TASK INSTRUCTIONS:
Please copy every one of the following items word for word.

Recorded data
● ● ● ● ●

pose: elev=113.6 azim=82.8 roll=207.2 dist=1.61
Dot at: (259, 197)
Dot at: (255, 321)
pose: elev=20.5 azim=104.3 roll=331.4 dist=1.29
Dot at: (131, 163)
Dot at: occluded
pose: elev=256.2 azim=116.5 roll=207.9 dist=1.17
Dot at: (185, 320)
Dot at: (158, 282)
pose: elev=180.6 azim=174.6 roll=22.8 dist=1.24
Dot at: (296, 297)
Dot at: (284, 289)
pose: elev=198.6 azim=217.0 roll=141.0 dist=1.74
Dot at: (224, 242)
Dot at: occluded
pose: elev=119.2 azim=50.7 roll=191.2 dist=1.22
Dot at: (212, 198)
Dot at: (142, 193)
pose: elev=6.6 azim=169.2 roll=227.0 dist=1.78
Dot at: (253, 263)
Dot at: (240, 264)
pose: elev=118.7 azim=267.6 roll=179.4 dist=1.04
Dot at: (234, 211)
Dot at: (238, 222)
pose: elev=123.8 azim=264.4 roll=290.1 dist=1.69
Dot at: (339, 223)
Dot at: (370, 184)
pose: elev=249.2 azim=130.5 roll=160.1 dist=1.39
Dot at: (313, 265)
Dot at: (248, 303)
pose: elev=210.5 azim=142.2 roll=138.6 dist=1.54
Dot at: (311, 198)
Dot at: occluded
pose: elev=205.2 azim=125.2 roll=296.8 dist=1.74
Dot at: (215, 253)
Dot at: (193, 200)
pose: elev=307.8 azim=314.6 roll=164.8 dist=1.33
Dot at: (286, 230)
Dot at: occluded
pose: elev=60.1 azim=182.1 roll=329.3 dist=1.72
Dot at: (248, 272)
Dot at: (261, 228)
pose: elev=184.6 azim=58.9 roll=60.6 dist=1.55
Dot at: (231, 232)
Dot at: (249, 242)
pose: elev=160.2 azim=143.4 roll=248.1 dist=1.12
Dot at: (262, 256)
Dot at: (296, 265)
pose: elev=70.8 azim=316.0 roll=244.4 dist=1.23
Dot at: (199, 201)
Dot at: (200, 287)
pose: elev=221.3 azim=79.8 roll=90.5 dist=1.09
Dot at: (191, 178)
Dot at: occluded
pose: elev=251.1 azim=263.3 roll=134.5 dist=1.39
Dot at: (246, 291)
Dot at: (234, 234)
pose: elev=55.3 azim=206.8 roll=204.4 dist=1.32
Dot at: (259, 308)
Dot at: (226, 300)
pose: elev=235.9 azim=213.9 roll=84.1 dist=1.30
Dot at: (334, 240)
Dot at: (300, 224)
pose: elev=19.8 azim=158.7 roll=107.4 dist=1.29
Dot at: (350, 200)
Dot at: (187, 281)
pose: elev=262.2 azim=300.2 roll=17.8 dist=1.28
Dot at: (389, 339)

● ● ● ● ●

WRITTEN ANSWER:
pose: elev=113.6 azim=82.8 roll=207.2 dist=1.61
Dot at: (259, 197)
Dot at: (255, 321)
pose: elev=20.5 azim=104.3 roll=331.4 dist=1.29
Dot at: (131, 163)
Dot at: occluded
pose: elev=256.2 azim=116.5 roll=207.9 dist=1.17
Dot at: (185, 320)
Dot at: (158, 282)
pose: elev=180.6 azim=174.6 roll=22.8 dist=1.24
Dot at: (296, 297)
Dot at: (284, 289)
pose: elev=198.6 azim=217.0 roll=141.0 dist=1.74
Dot at: (224, 242)
Dot at: occluded
pose: elev=119.2 azim=50.7 roll=191.2 dist=1.22
Dot at: (212, 198)
Dot at: (142, 193)
pose: elev=6.6 azim=169.2 roll=227.0 dist=1.78
Dot at: (253, 263)
Dot at: (240, 264)
pose: elev=118.7 azim=267.6 roll=179.4 dist=1.04
Dot at: (234, 211)
Dot at: (238, 222)
pose: elev=123.8 azim=264.4 roll=290.1 dist=1.69
Dot at: (339, 223)
Dot at: (370, 184)
pose: elev=249.2 azim=130.5 roll=160.1 dist=1.39
Dot at: (313, 265)
Dot at: (248, 303)
pose: elev=210.5 azim=142.2 roll=138.6 dist=1.54
Dot at: (311, 198)
Dot at: occluded
pose: elev=205.2 azim=125.2 roll=296.8 dist=1.74
Dot at: (215, 253)
Dot at: (193, 200)
pose: elev=307.8 azim=314.6 roll=164.8 dist=1.33
Dot at: (286, 230)
Dot at: occluded
pose: elev=60.1 azim=182.1 roll=329.3 dist=1.72
Dot at: (248, 272)
Dot at: (261, 228)
pose: elev=184.6 azim=58.9 roll=60.6 dist=1.55
Dot at: (231, 232)
Dot at: (249, 242)
pose: elev=160.2 azim=143.4 roll=248.1 dist=1.12
Dot at: (262, 256)
Dot at: (296, 265)
pose: elev=70.8 azim=316.0 roll=244.4 dist=1.23
Dot at: (199, 201)
Dot at: (200, 287)
pose: elev=221.3 azim=79.8 roll=90.5 dist=1.09
Dot at: (191, 178)
Dot at: occluded
pose: elev=251.1 azim=263.3 roll=134.5 dist=1.39
Dot at: (246, 291)
Dot at: (234, 234)
pose: elev=55.3 azim=206.8 roll=204.4 dist=1.32
Dot at: (259, 308)
Dot at: (226, 300)
pose: elev=235.9 azim=213.9 roll=84.1 dist=1.30
Dot at: (334, 240)
Dot at: (300, 224)
pose: elev=19.8 azim=158.7 roll=107.4 dist=1.29
Dot at: (350, 200)
Dot at: (187, 281)
pose: elev=262.2 azim=300.2 roll=17.8 dist=1.28
Dot at: (389, 339)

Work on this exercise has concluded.